Not all academic arrangements are as straightforward as this, though, and Cafas is now calling for a register of interests, similar to the MPs' register in the House of Commons, whereby every department and academic should openly account for every penny of outside commercial funding. Moreover, it also wants the government to establish a set of guidelines for use by all universities in processing outside funding, and to create an independent watchdog to name and shame those universities that fail to abide by these guidelines.

Cafas's concerns are echoed by the Association of University Teachers (AUT). "Cooperation between universities and business is highly desirable," says David Triesman, general secretary of the AUT, "but not at the price of academic freedom and independence. The intensity of the pressure on universities to secure commercial funding for research poses a serious risk to their integrity. There is an urgent need to produce a set of clear ethical guidelines to ensure that academics contribute their expertise without compromising their scholarly standards."

Evans believes there are many grey areas where matters get fudged. "Laboratory space which is publicly funded as part of the university's infrastructure," she says, "may be in casual or private use by industry, with frightening health and safety legal implications, as well as loss of facilities for the university's own scientists.

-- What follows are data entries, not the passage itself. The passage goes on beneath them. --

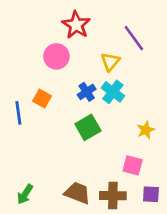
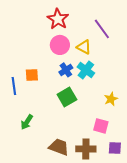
pink circle: (56, 56) -> (60, 45), moved
yellow triangle: (110, 62) -> (84, 47), turned -42
orange square: (42, 98) -> (32, 75), turned -32
green arrow: (25, 194) -> (27, 122), moved

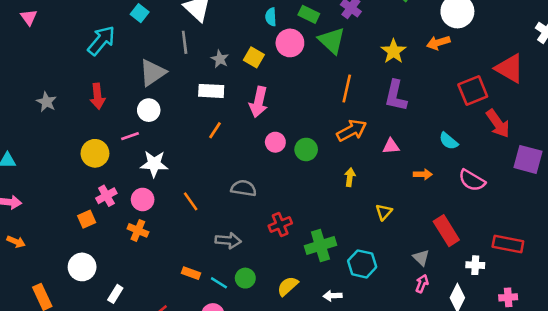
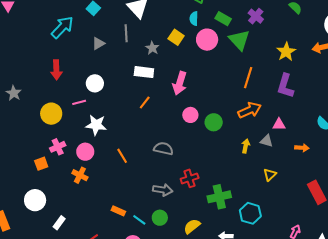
yellow square: (254, 57) -> (176, 37), moved
gray triangle: (153, 73) -> (98, 43), moved, size x0.6
gray star: (46, 102) -> (14, 93), moved
gray arrow: (228, 240) -> (163, 190), moved
gray triangle: (421, 258) -> (267, 141), moved, turned -32

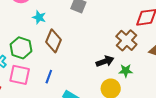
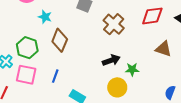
brown cross: (126, 40) -> (114, 24), moved

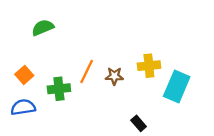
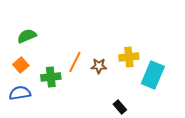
green semicircle: (43, 28) -> (27, 36), moved

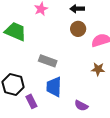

"Cambridge is particularly prone to keeping things vague. Sir Alec Broers, Cambridge's vice-chancellor, was given permission to be chairman of the Cambridge Network, a consortium of assorted new technology enterprises, on the understanding that he did so in a personal capacity and not as vice-chancellor.

"Yet when I phoned the Network they seemed to be under the impression he was working for them in his capacity as vice-chancellor. Likewise, when the Hinduja affair hit the media, the university repeatedly denied any connection with the trustees of the Hinduja's Cambridge charitable trust. It turned out that several of the trustees were Cambridge heads of house [college]."

Evans believes that Cambridge should take a leaf out of Oxford's book - it has put formal guidelines in place. But even with these guidelines, Cafas acknowledges there are still many ethical issues that go unanswered, such as where universities stand on acceptable deals with unacceptable companies, and the tacit or sometimes vigorous suppression of research data. This is despite Universities UK guidelines, issued in 1992, that "under no circumstances should the university allow the sponsor the right to delay publication for an unrestricted period of time". For this reason Dr Packham appears pessimistic about even persuading universities to accept the guidelines.

"I get the impression," he says, "that Universities UK would not reissue the same advice today, as universities have to take a more commercial view." Professor Sir Howard Newby, president of UniversitiesUK, says there are no plans to revise the guidelines. But it's at governmental level that he sees the greatest hurdles. Because whatever the universities might want to do, the government can exert effective control through the purse strings.

"When we took these issues to the DfEE, they were politely received and immediately filed under inaction," Packham continues. "Indeed, there is ample evidence that government departments put clauses into research projects that enables them to control the research that comes out. One wonders why this might be, and the suspicion is that they don't want to be embarrassed by any results that might call in question government policy."